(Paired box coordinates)
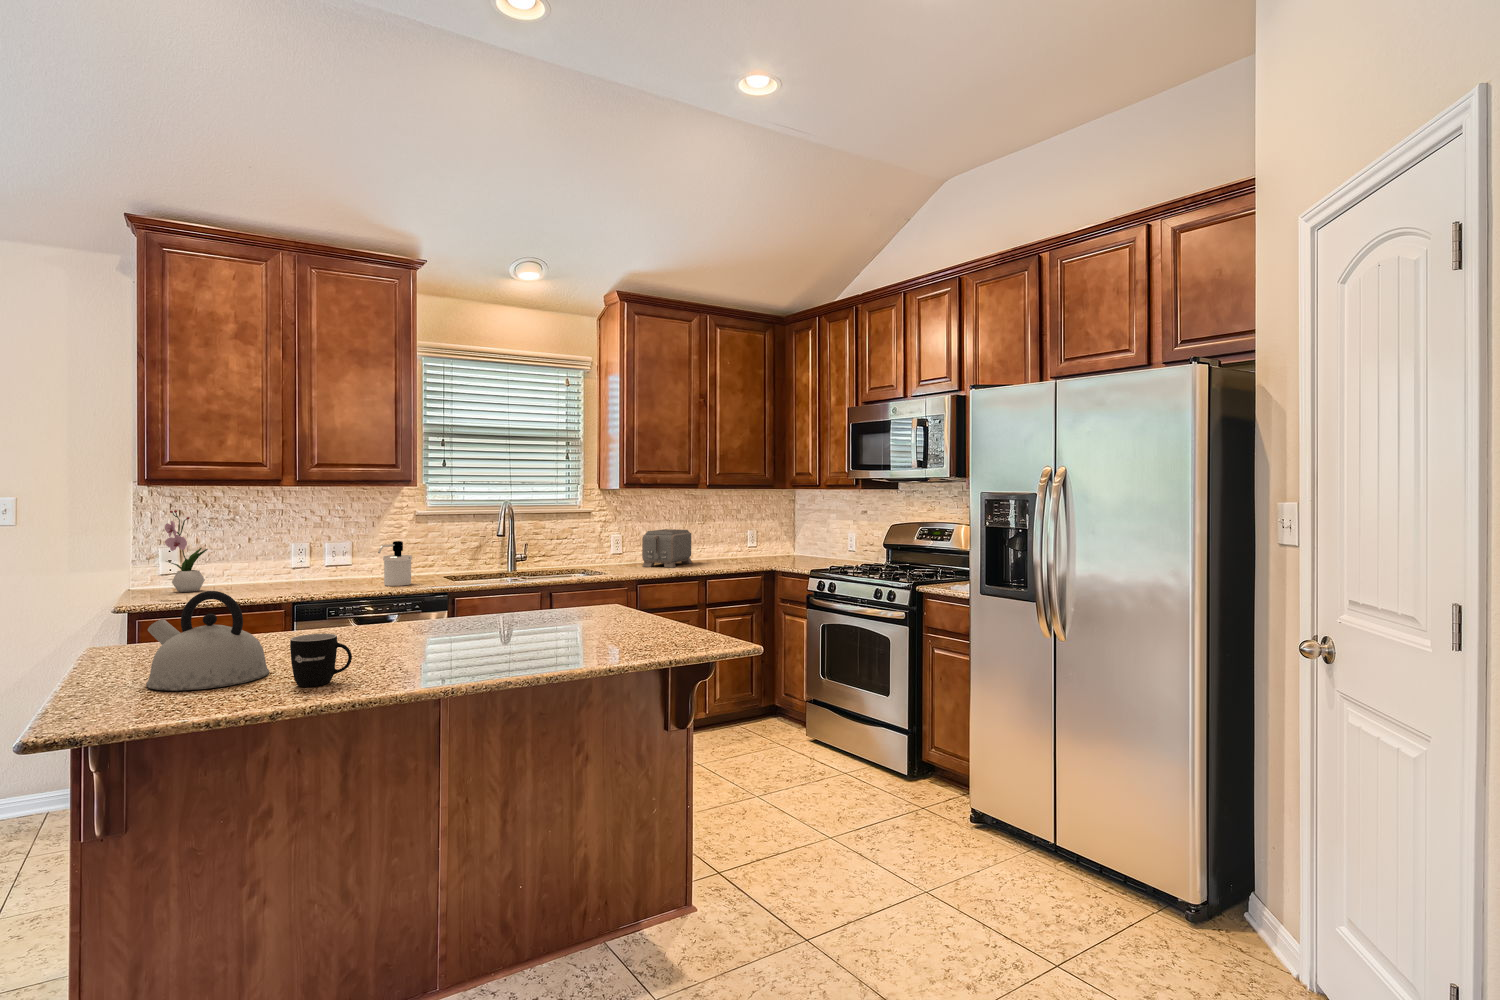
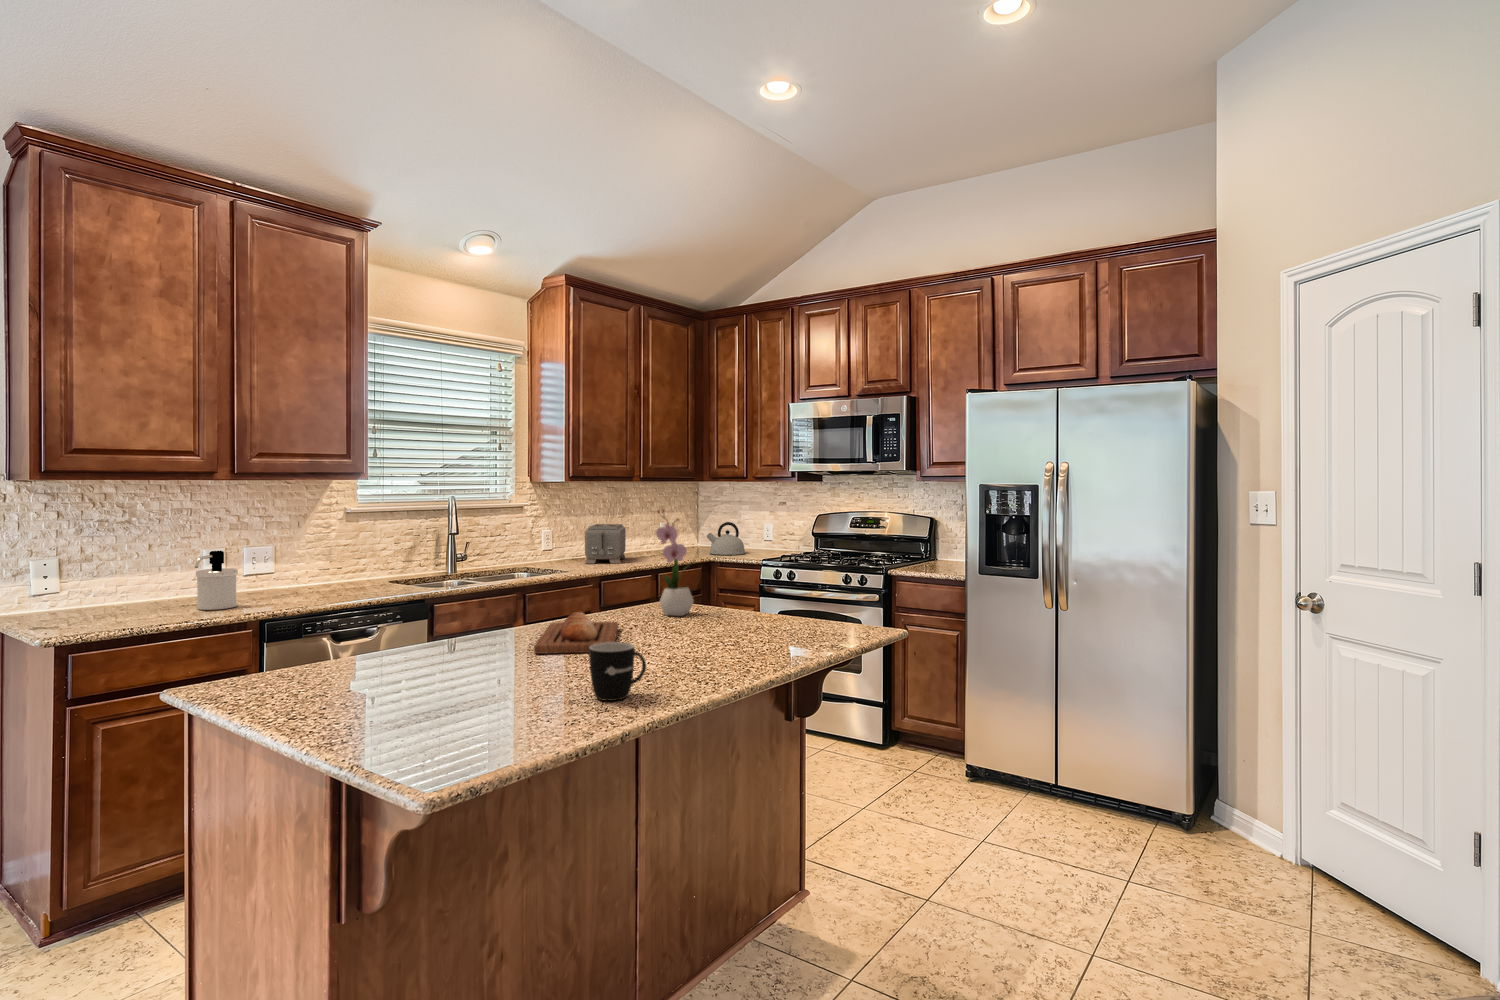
flower arrangement: present [165,510,208,592] -> present [656,510,696,616]
soap dispenser: present [378,541,412,586] -> present [195,551,238,610]
kettle: present [146,591,269,690] -> present [707,522,745,555]
bread loaf: none [371,608,498,646] -> present [534,612,618,654]

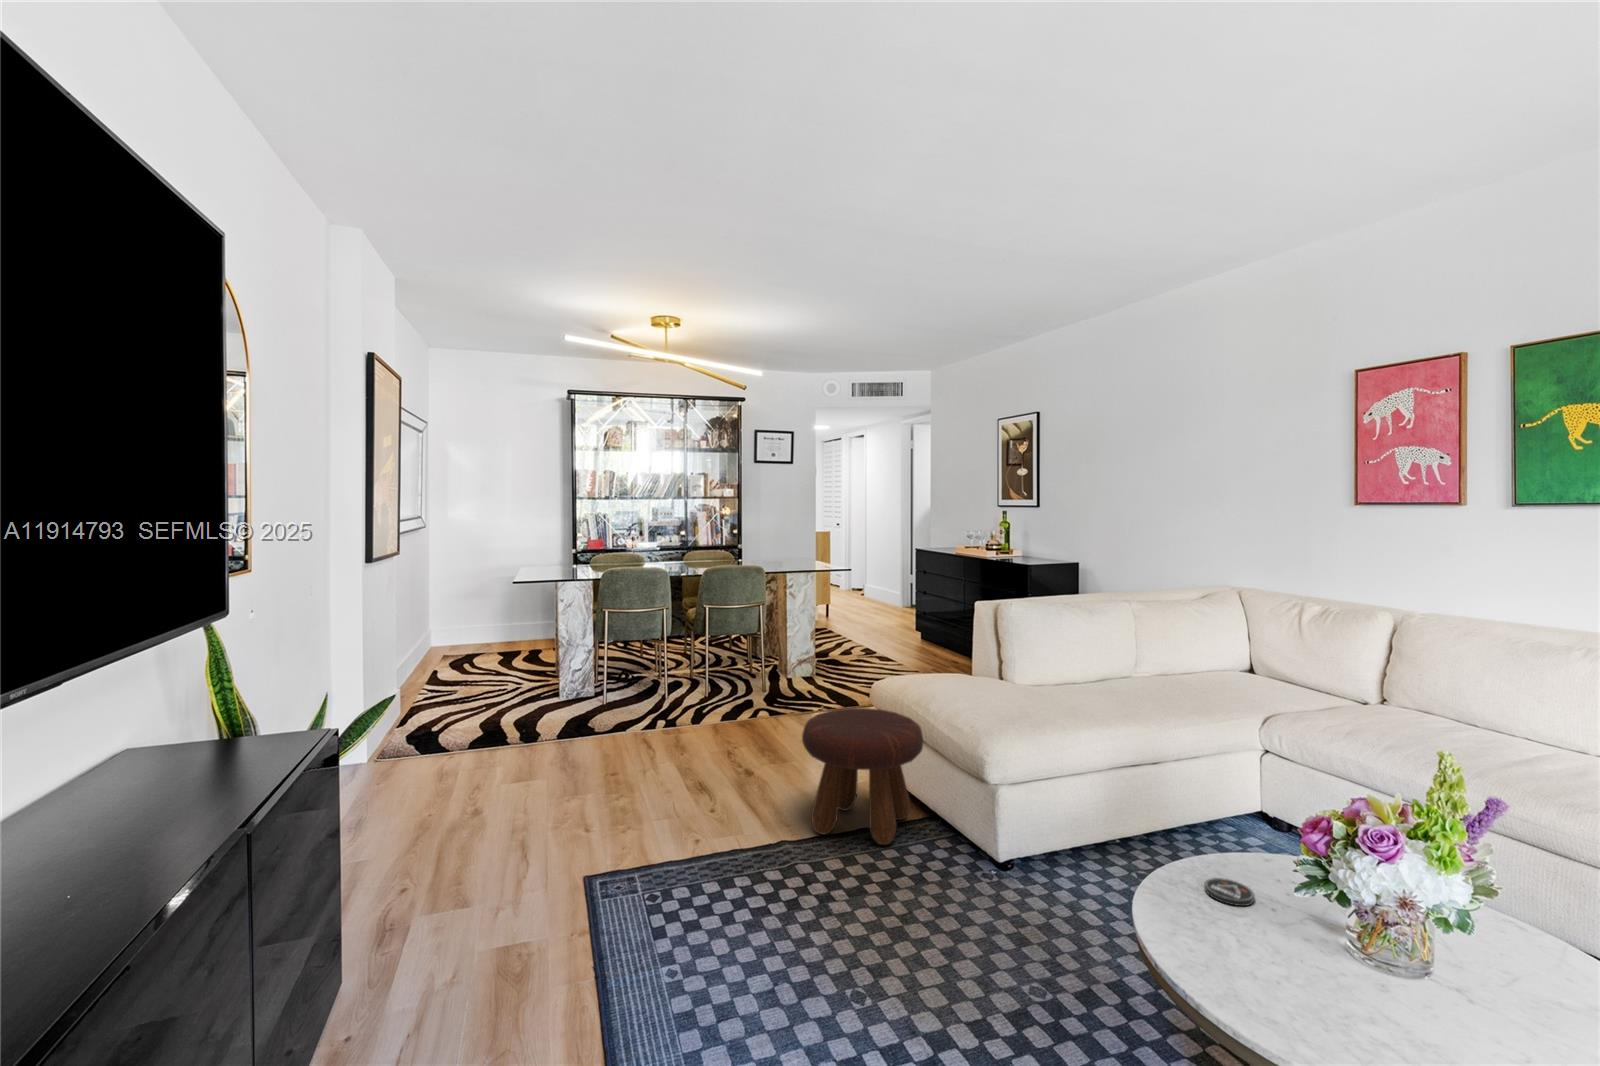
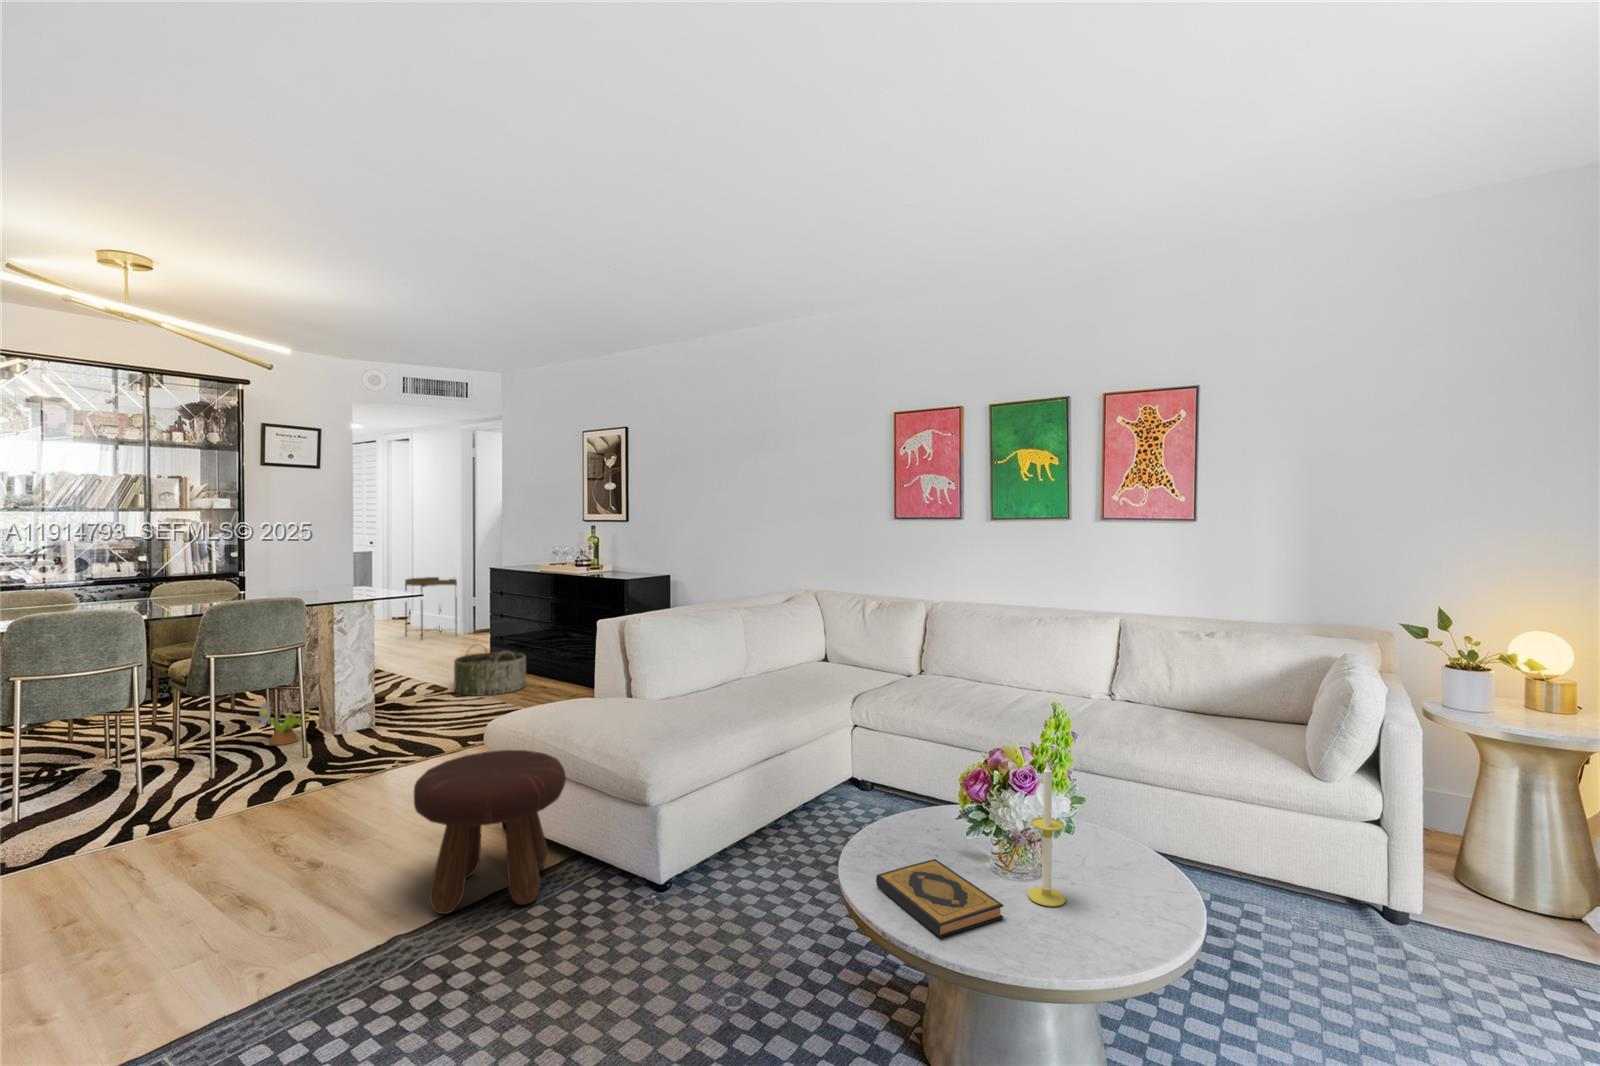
side table: none [859,555,899,608] -> present [405,577,457,639]
basket: none [882,615,942,662] -> present [454,645,526,696]
decorative plant: none [740,643,772,679] -> present [259,702,309,745]
candle: none [1400,837,1462,1029] -> present [1028,763,1066,907]
coaster: present [1204,878,1254,906] -> none [874,838,911,859]
hardback book: none [1187,912,1345,1013] -> present [876,859,1003,937]

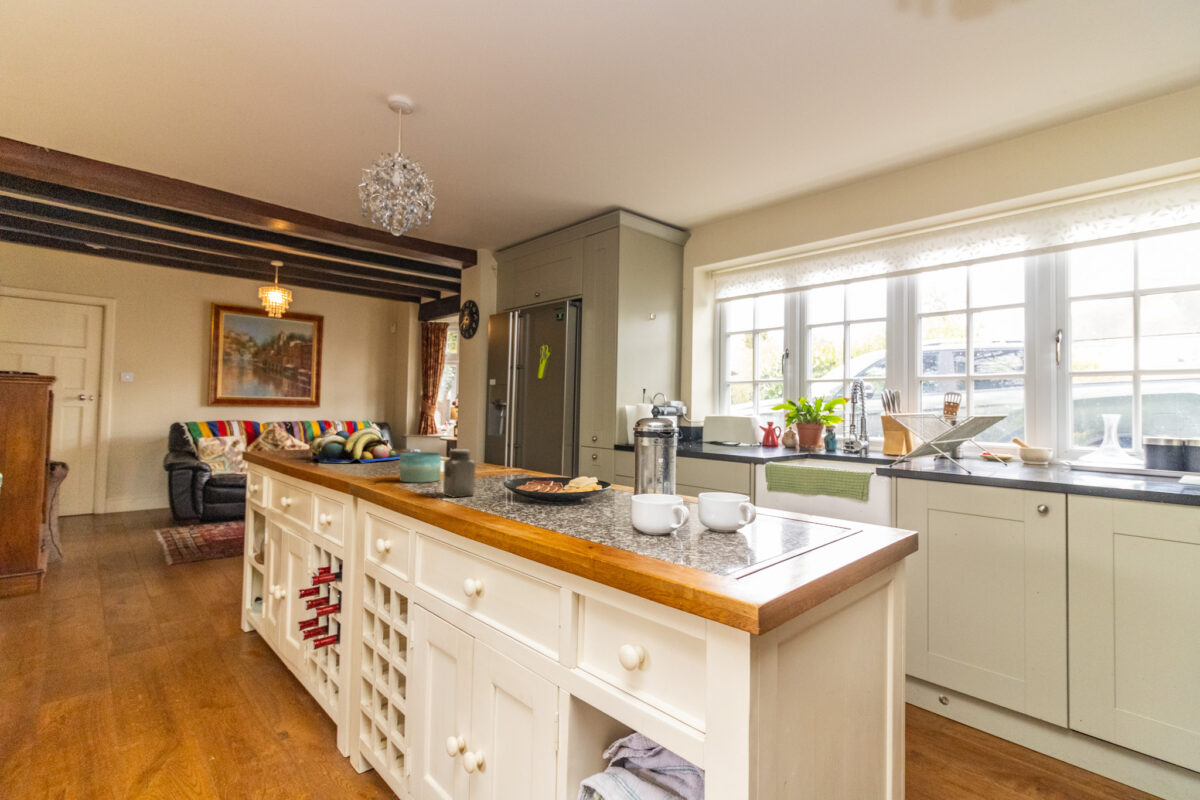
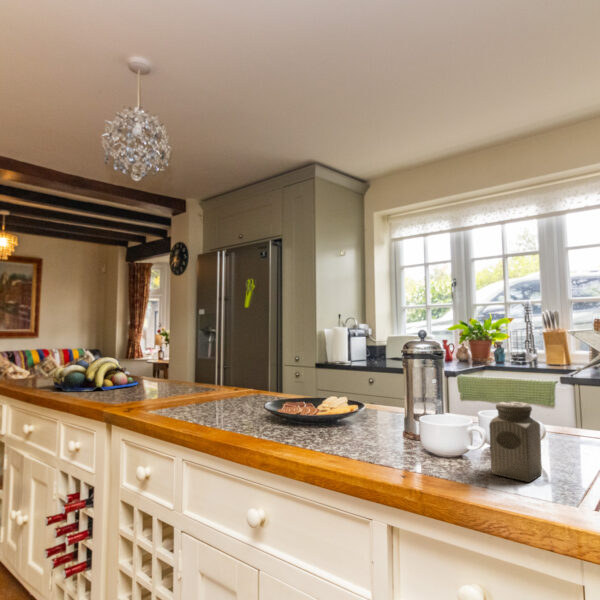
salt shaker: present [443,449,475,497] -> present [489,401,542,482]
candle: present [400,452,441,482] -> none [152,379,190,409]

TASK TO COMPLETE | Where does the word "none" appear in the records? Copy every line that holds it.

TASK RESPONSE |
bread loaf: none [371,608,498,646] -> present [534,612,618,654]
side table: none [859,555,899,608] -> present [405,577,457,639]
basket: none [882,615,942,662] -> present [454,645,526,696]
decorative plant: none [740,643,772,679] -> present [259,702,309,745]
candle: none [1400,837,1462,1029] -> present [1028,763,1066,907]
coaster: present [1204,878,1254,906] -> none [874,838,911,859]
hardback book: none [1187,912,1345,1013] -> present [876,859,1003,937]
candle: present [400,452,441,482] -> none [152,379,190,409]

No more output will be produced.